Layout considerations for rolling back system updates

ZFS allows you to take snapshots of datasets and rollback your filesystem to these snapshots. For boot environments, this can be useful for undoing problematic system updates. If after you perform an update, you discover a new bug, your GPU driver starts misbehaving, a feature you were relying on got removed, your distro "broke" ZFS support in the kernel, etc. You can just rollback your filesystem to before this update happened (assuming you took a snapshot before performing the update).

Whilst this is possible with the simple layout above, when a rollback is performed, any user file changes you made after the snapshot will be rolled back as well. If you made any code changes in your text editor, saved your progress in a video game, had a database updated by a webserver, etc. All of these file updates will be lost in the rollback, which is probably not what you want.

To prevent this, you can move any directories containing "user data" to a different dataset which will remain untouched when you roll back the root dataset.

Some directories to consider moving to a separate dataset:

  • /home - This is almost entirely user data. (Keep in mind the awkward problem of backward incompatible software upgrades)
  • /tmp
  • /var/log - No reason to undo logs in the rollback. They can be handy to see the difference in software behaviour.
  • /var/spool
  • /var/cache
  • /var/tmp
  • /var/mail - Some software stores emails here.
  • /var/snap - If you use Snap packages
  • /var/lib/AccountsService - If you use Gnome.
  • /var/lib/docker - If you use docker.
  • /usr/local

This list is far from exhaustive and this consideration should be made for any software you install in your boot env. Also see Filesystem Hierarchy Standard and File Hierarchy.

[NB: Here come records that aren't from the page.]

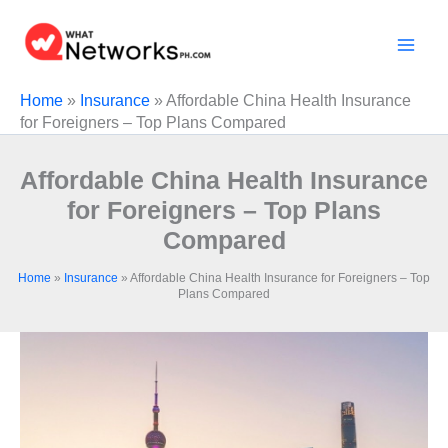
Skip
to
content
Home
»
Insurance
»
Affordable China Health Insurance
for Foreigners – Top Plans Compared
Affordable China Health Insurance
for Foreigners – Top Plans
Compared
Home
»
Insurance
»
Affordable China Health Insurance for Foreigners – Top
Plans Compared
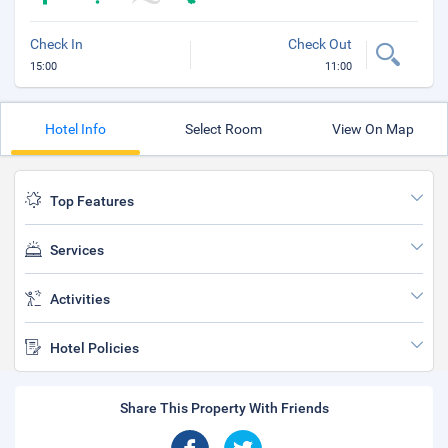
Check In
Check Out
15:00
11:00
Hotel Info
Select Room
View On Map
Top Features
Services
Activities
Hotel Policies
Share This Property With Friends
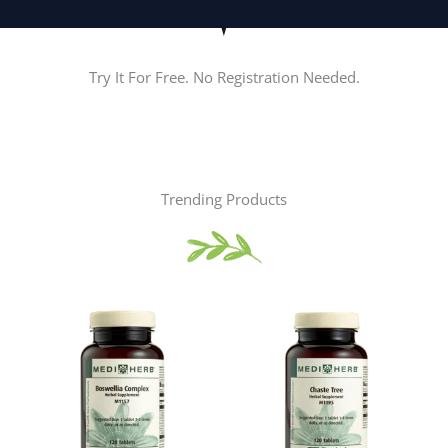
Try It For Free. No Registration Needed.
Trending Products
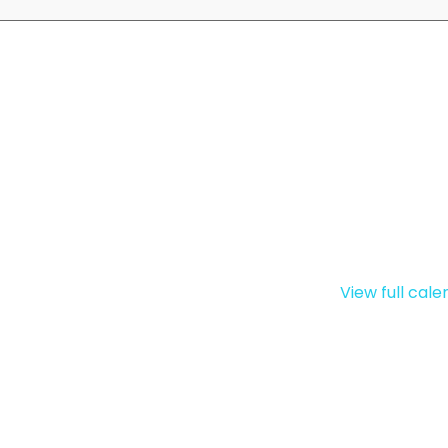
View full cal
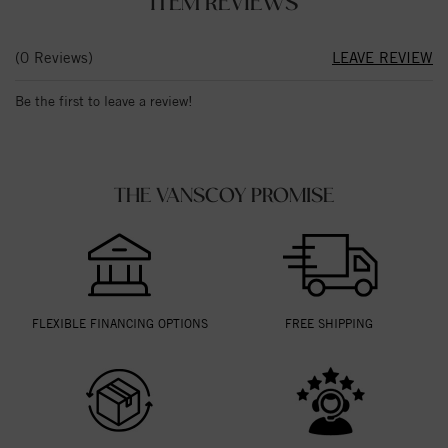
ITEM REVIEWS
(0 Reviews)
LEAVE REVIEW
Be the first to leave a review!
THE VANSCOY PROMISE
FLEXIBLE FINANCING OPTIONS
FREE SHIPPING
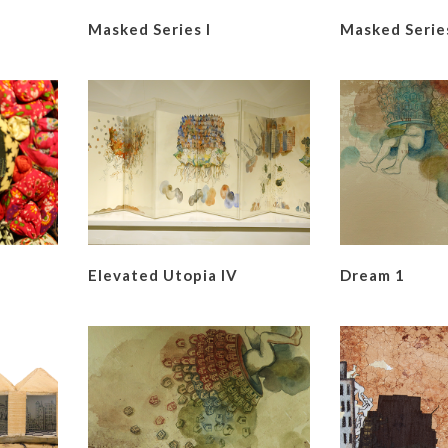
Masked Series I
Masked Series
Elevated Utopia IV
Dream 1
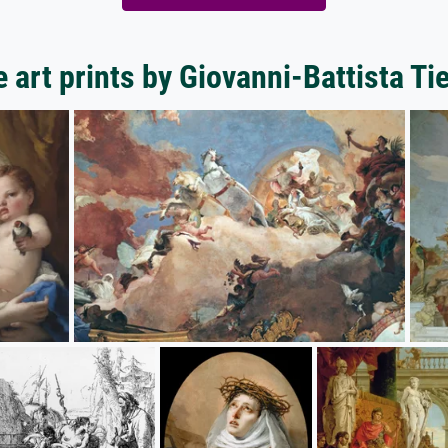
 art prints by Giovanni-Battista Ti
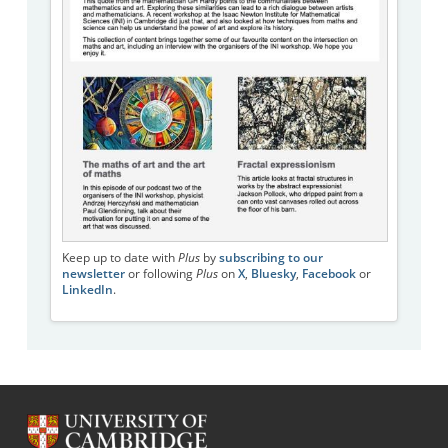
Keep up to date with
Plus
by
subscribing to our
newsletter
or following
Plus
on
X
,
Bluesky
,
Facebook
or
LinkedIn
.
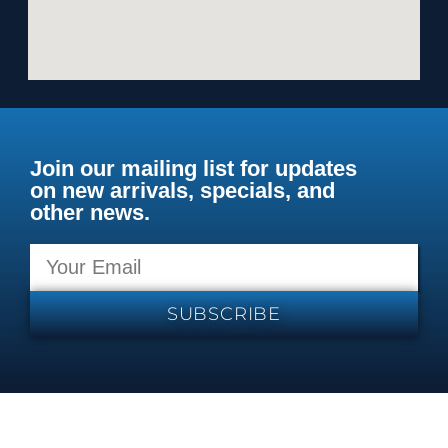
Join our mailing list for updates
on new arrivals, specials, and
other news.
SUBSCRIBE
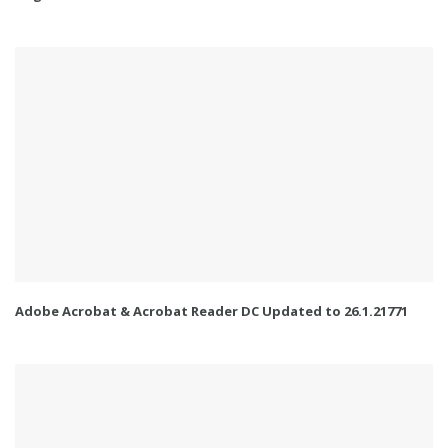
Adobe Acrobat & Acrobat Reader DC Updated to 26.1.21771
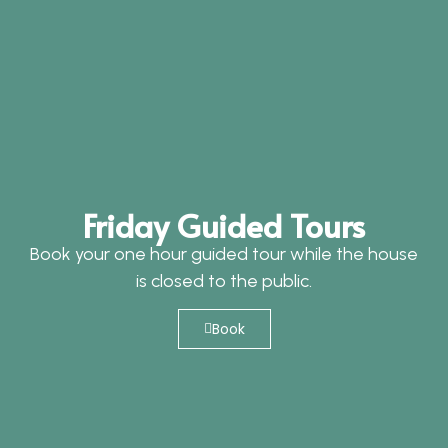
Friday Guided Tours
Book your one hour guided tour while the house
is closed to the public.
Book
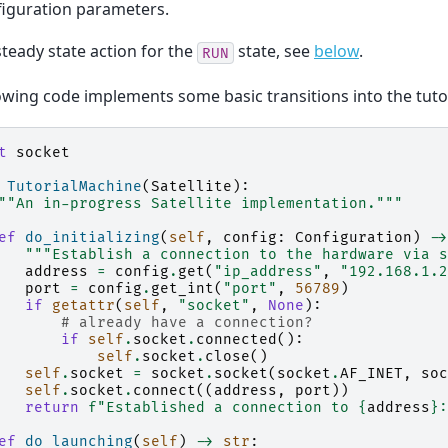
figuration parameters.
steady state action for the
state, see
below
.
RUN
owing code implements some basic transitions into the tutor
t
socket
TutorialMachine
(
Satellite
):
""An in-progress Satellite implementation."""
ef
do_initializing
(
self
,
config
:
Configuration
)
->
"""Establish a connection to the hardware via s
address
=
config
.
get
(
"ip_address"
,
"192.168.1.2
port
=
config
.
get_int
(
"port"
,
56789
)
if
getattr
(
self
,
"socket"
,
None
):
# already have a connection?
if
self
.
socket
.
connected
():
self
.
socket
.
close
()
self
.
socket
=
socket
.
socket
(
socket
.
AF_INET
,
soc
self
.
socket
.
connect
((
address
,
port
))
return
f
"Established a connection to 
{
address
}
:
ef
do_launching
(
self
)
->
str
:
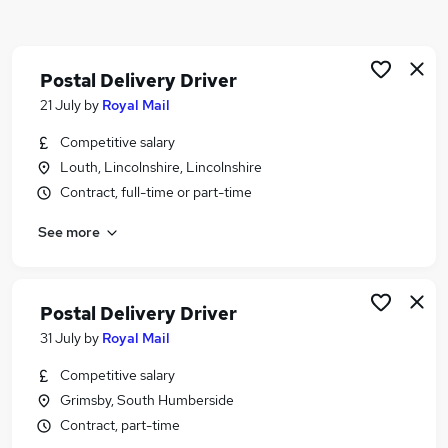
Similar searches:
Driver jobs
Driving jobs
Postal Delivery Driver
Delivery jobs
21 July
by
Royal Mail
Warehouse jobs
Competitive salary
Warehouse Operative jobs
Louth, Lincolnshire, Lincolnshire
Delivery Driver Jobs in Belfast
Contract, full-time or part-time
Delivery Driver Jobs in Birmingham
Delivery Driver Jobs in Bradford
See more
Postal Delivery Driver
31 July
by
Royal Mail
Competitive salary
Grimsby, South Humberside
Contract, part-time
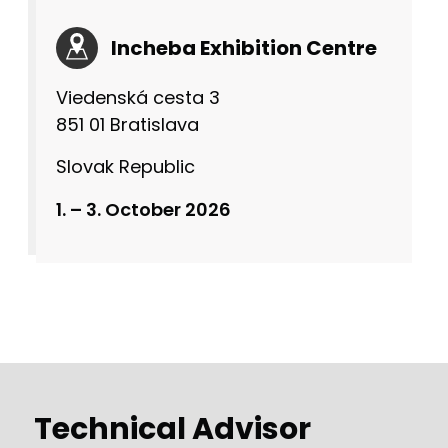
Incheba Exhibition Centre
Viedenská cesta 3
851 01 Bratislava
Slovak Republic
1. – 3. October 2026
Technical Advisor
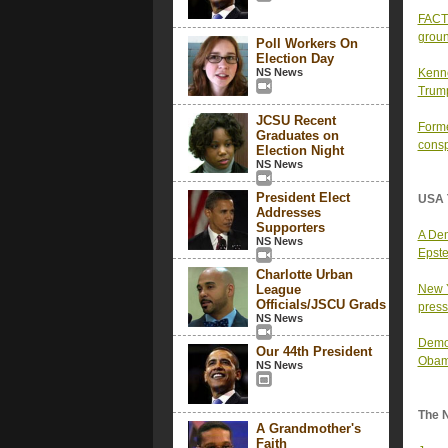
FACT 
groun
Poll Workers On
Election Day
NS News
Kenne
Trump
JCSU Recent
Forme
Graduates on
consp
Election Night
NS News
President Elect
USA 
Addresses
Supporters
A Dem
NS News
Epste
Charlotte Urban
League
New Y
Officials/JSCU Grads
press
NS News
Democ
Our 44th President
Obam
NS News
The 
A Grandmother's
Faith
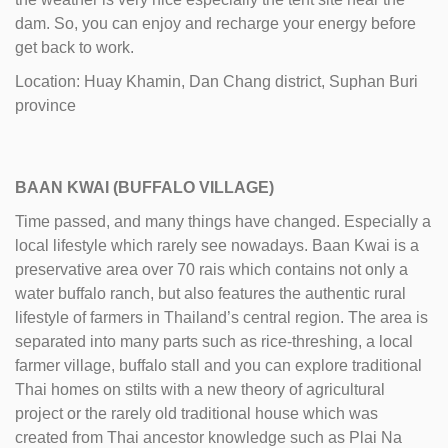
dam. So, you can enjoy and recharge your energy before
get back to work.
Location: Huay Khamin, Dan Chang district, Suphan Buri
province
BAAN KWAI (BUFFALO VILLAGE)
Time passed, and many things have changed. Especially a
local lifestyle which rarely see nowadays. Baan Kwai is a
preservative area over 70 rais which contains not only a
water buffalo ranch, but also features the authentic rural
lifestyle of farmers in Thailand’s central region. The area is
separated into many parts such as rice-threshing, a local
farmer village, buffalo stall and you can explore traditional
Thai homes on stilts with a new theory of agricultural
project or the rarely old traditional house which was
created from Thai ancestor knowledge such as Plai Na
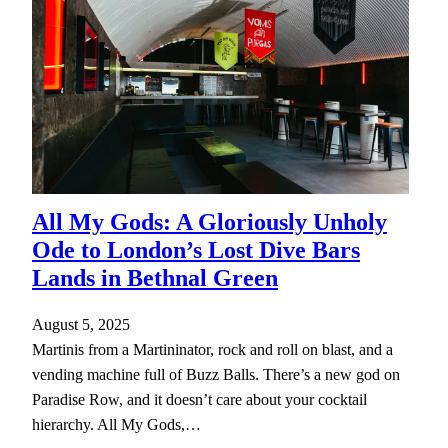
All My Gods: A Gloriously Unholy
Ode to London’s Lost Dive Bars
Lands in Bethnal Green
August 5, 2025
Martinis from a Martininator, rock and roll on blast, and a
vending machine full of Buzz Balls. There’s a new god on
Paradise Row, and it doesn’t care about your cocktail
hierarchy. All My Gods,…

Layout considerations when sharing data between boot environments

TODO

ZFS User Home Dataset Permissions

By default only root can perform admistrative tasks on the ZFS pool and dataset, but in practice you want some non-root users to be able to run some commands on their datasets, like take snapshots and sending their datasets. ZFS Allow

Permissions to delegate to a user for their home directory. zfs allow -u <user> perm1,perm2,... zroot/home/<user>

  • bookmark - Useful for snapshots and sending.
  • hold, release - Useful for snapshots.
  • snapshot, rollback, diff - Useful for snapshots.
  • send, receive - Useful for backups
  • create, mount - Useful for creating child datasets under their home directory. (Can be quota'd)

Additional permissions to delegate to user's child datasets. zfs allow -c <user> perm1,perm2,... zroot/home/<user>

  • destroy, rename, clone, promote - Useful for removing child datasets.
  • canmount - Useful for organisation.
  • compression, copies, recordsize - Useful for tweaking.